Eles conseguiram levar-me a arma. Tentaram atirar em mim, mas não conseguiram (não sei o porquê)

  • Victoria T.'s story

E assim, permanecemos deitados no chão durante 17 horas. No escuro. Sem água. Sem comida. Sem ar

Os terapeutas dizem que é importante compartilhar. É necessário devolver o controle sobre a vida. Estivemos por muito tempo impotentes quando alguém outro dominava nossa vida, decidindo por nós o que aconteceria.


6:29 Acordamos com as sirenes de Tzeva Adom(Alerta). Fechamos as janelas do mamad (abrigo de segurança). Imediatamente pego o celular para ver no noticiário o que ocorria, o que aconteceu à noite? O que fizemos para recebermos foguetes? Nada… Silêncio… Digo ao Nadav que isso não tem lógica. Não tem lógica esta barragem de foguetes, nunca foi assim. Passaram-se alguns minutos. Ligo a televisão do quarto.

Estou grávida no oitavo mês, Nadav meu herói e nossa fantástica cadela Nocha sentam-se no mamad. Os foguetes não paravam.


E então começamos a escutar tiros. Tiros que nunca tínhamos escutado até então. Tiros de armas “leves”. Não eram foguetes, nem morteiros. Armas de mão, de todos os tipos.


"Quando ele voltou e vi a faca, logo compreendi…"

Começamos a receber mensagens nos grupos do kibutz. As mensagens que não tinha visto no começo, o Nadav viu. Meu herói.


Ele disse-me: “Vista-se, volto logo” e saiu do mamad. Correu para buscar uma faca da cozinha. Quando ele voltou e vi a faca, logo compreendi…


Escutamos gritos do lado de fora. Meu herói foi até a janela e abriu uma fresta. Ele tinha certeza que eram os nossos soldados. Era um grupo de 6 desgraçados que se aproximavam de nossa casa. Não estavam correndo, não estavam estressados. Andavam… Andavam. Riam, Riam… Assim, estavam em volta da nossa janela.


Nadav olhou para mim. Seu olhar. Um olhar que dizia tudo. Um olhar que nunca esquecerei e que irá me acompanhar até o último dia de minha vida.


Ele correu para a porta do mamad e segurou a maçaneta. Desliguei as luzes e a televisão. Sentei no chão. Segurei a Nocha. Estava tão assustada que certamente latiria. E como se compreendesse, deitou ao meu lado e não se moveu.


Conversei com meu irmão pelo telefone, não falamos muito, principalmente respiro. Tranquilizou-me saber que tinha alguém comigo na linha.. E meu herói, ainda de pé, segurando a maçaneta. E assim se passam duas horas, ou mais, não tenho noção do tempo.

REGISTROS ARMAZENADOS ::
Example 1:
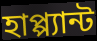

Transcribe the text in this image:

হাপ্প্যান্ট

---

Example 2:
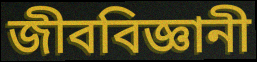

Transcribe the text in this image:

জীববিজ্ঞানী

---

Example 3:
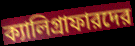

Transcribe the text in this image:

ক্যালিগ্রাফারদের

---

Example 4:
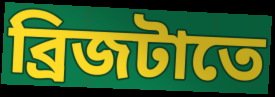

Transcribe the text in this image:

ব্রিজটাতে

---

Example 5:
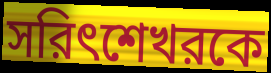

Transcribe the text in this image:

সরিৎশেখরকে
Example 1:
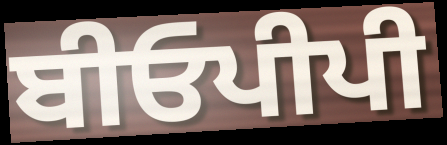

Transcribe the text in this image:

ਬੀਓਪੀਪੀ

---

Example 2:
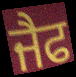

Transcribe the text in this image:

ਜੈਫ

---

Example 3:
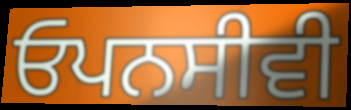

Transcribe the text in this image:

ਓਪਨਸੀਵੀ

* * *

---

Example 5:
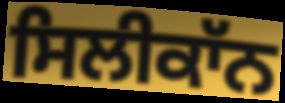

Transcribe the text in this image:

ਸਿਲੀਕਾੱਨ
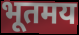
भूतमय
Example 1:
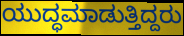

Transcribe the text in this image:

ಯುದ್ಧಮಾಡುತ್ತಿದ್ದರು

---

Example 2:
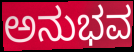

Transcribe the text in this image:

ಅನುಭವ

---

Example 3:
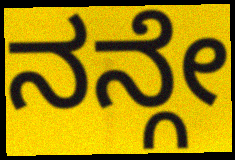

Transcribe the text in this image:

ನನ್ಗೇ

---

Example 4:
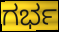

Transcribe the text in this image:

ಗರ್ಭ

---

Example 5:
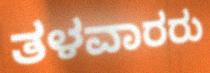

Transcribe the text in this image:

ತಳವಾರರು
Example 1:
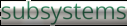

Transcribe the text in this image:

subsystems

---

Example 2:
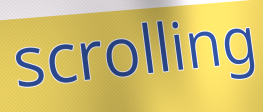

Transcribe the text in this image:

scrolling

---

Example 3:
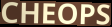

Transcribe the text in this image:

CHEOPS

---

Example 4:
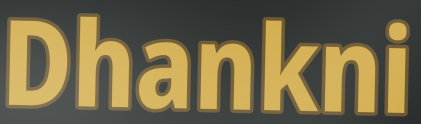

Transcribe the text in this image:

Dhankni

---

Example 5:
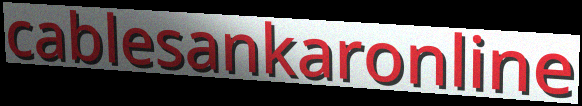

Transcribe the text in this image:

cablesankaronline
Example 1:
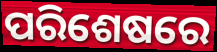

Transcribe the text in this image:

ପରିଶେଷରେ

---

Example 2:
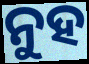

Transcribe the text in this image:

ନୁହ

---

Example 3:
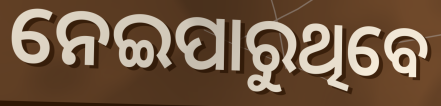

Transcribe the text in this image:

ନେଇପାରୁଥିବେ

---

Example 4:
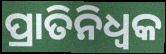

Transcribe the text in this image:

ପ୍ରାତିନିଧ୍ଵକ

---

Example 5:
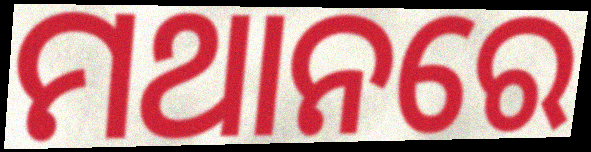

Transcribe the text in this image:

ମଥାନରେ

CONJUNTO DE EXERCÍCIOS ::
A. Relacione os itens que o relato sobre o ataque ao kibutz enumera com a palavra "Sem" ao descrever as 17 horas passadas deitados no chão.
B. Prossiga o relato sobre o ataque ao kibutz a partir da última frase apresentada.

RESULTADOS EM ORDEM ::
A. Água, comida e ar.

B.
Durante este tempo, recebemos mensagens pelos grupos do kibutz. Impossível descrever, o pior horror que poderíamos imaginar. Implorando por ajuda. Implorando por resgate. “Temos terroristas em casa, e nós estamos fechados no mamad”. “Estão queimando nossa casa, e nós fechados no mamad”. “Eles estão tentando abrir a janela do mamad”, e mais, e mais, e mais.


Passou muito tempo até que nossos soldados chegassem, pareceu como uma eternidade e mais um pouco. Aos poucos, pessoas do exército entraram nos grupos de WhatsApp do kibutz pedindo por informações, quem estava escutando árabe, onde os terroristas se encontravam e que enviássemos coordenadas. Nós, as pessoas que estavam sendo queimadas em suas casas, ativamos nossas forças para conseguir fazer isto, mas as pessoas que tinham se comunicado antes, não estavam mais. Restava-nos esperar que os seus celulares não tivessem mais bateria.


"Tiros e gritos. Troca de tiros entre forças. Todo o tempo tiros"

Meu herói se lembrou que a câmera de vídeo da sala estava ativada. A câmera que compramos para observar a Nocha quando não estivessemos em casa. Quem imaginava que serviria para outra função. Ele ativou o sensor de movimento, assim, quando alguém se movimentasse na sala, receberíamos um alerta no telefone. Ele não me contou o que isto fazia, mas apenas depois de tudo ter acabado. Mas vi que ele de repente respirou um pouco. Moveu a penteadeira grande para junto da porta, embaixo da maçaneta, para impedir que esta se abrisse. E assim pode soltar as mãos.


Durante todo o tempo escutávamos tiros como ruídos de fundo. Tiros e gritos. Troca de tiros entre forças. Todo o tempo tiros. Tiros sobre nossa casa. Tiros sobre a janela do mamad. Todo o tempo tiros. E assim, permanecemos deitados no chão durante 17 horas. No escuro. Sem água. Sem comida. Sem ar.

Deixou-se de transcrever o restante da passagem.